Write the first three terms of the AP given \(a\) and \(d\).
(i) \(a=\dfrac{1}{2},\; d=-\dfrac{1}{6}\)
(ii) \(a=-5,\; d=-3\)
(iii) \(a=\sqrt{2},\; d=\dfrac{1}{\sqrt{2}}\)
(i) \(\dfrac{1}{2},\; \dfrac{1}{3},\; \dfrac{1}{6}\)
(ii) \(-5,\; -8,\; -11\)
(iii) \(\sqrt{2},\; \sqrt{2}+\dfrac{1}{\sqrt{2}},\; \sqrt{2}+\dfrac{2}{\sqrt{2}}=2\sqrt{2}\)
An Arithmetic Progression (AP) is a list of numbers where each term is obtained by adding the common difference (\(d\)) to the previous term.
The first three terms are always:
\(T_1 = a\) (the first term)
\(T_2 = a + d\) (first term + common difference)
\(T_3 = a + 2d\) (first term + twice the common difference)
(i) \(a = \tfrac{1}{2}, d = -\tfrac{1}{6}\)
\(T_1 = a = \tfrac{1}{2}\)
\(T_2 = a + d = \tfrac{1}{2} - \tfrac{1}{6} = \tfrac{3}{6} - \tfrac{1}{6} = \tfrac{2}{6} = \tfrac{1}{3}\)
\(T_3 = a + 2d = \tfrac{1}{2} + 2\left(-\tfrac{1}{6}\right) = \tfrac{1}{2} - \tfrac{2}{6} = \tfrac{3}{6} - \tfrac{2}{6} = \tfrac{1}{6}\)
(ii) \(a = -5, d = -3\)
\(T_1 = a = -5\)
\(T_2 = a + d = -5 + (-3) = -8\)
\(T_3 = a + 2d = -5 + 2(-3) = -5 - 6 = -11\)
(iii) \(a = \sqrt{2}, d = \tfrac{1}{\sqrt{2}}\)
\(T_1 = a = \sqrt{2}\)
\(T_2 = a + d = \sqrt{2} + \tfrac{1}{\sqrt{2}}\)

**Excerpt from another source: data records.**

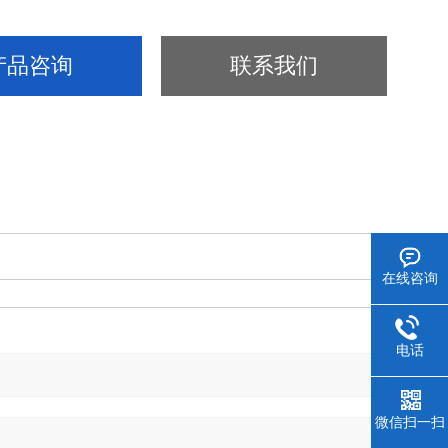
产品咨询
联系我们
在线咨询
电话
微信扫一扫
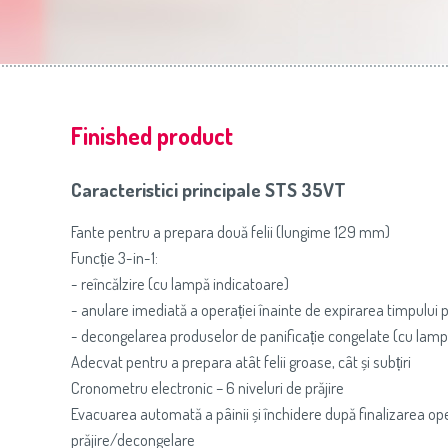
Slovenija
(Slovenščina)
Prăj
Switzerland
(Deutsch)
United Kingdom
(English)
Other Countries
(English)
Finished product
Caracteristici principale STS 35VT
Fante pentru a prepara două felii (lungime 129 mm)
Funcție 3-in-1:
- reîncălzire (cu lampă indicatoare)
- anulare imediată a operației înainte de expirarea timpului p
- decongelarea produselor de panificație congelate (cu lamp
Adecvat pentru a prepara atât felii groase, cât și subțiri
Cronometru electronic – 6 niveluri de prăjire
Evacuarea automată a pâinii și închidere după finalizarea ope
prăjire/decongelare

\(T_3 = a + 2d = \sqrt{2} + 2\left(\tfrac{1}{\sqrt{2}}\right) = \sqrt{2} + \tfrac{2}{\sqrt{2}} = \sqrt{2} + \sqrt{2} = 2\sqrt{2}\)
So, the first three terms of each AP are as written in the answer.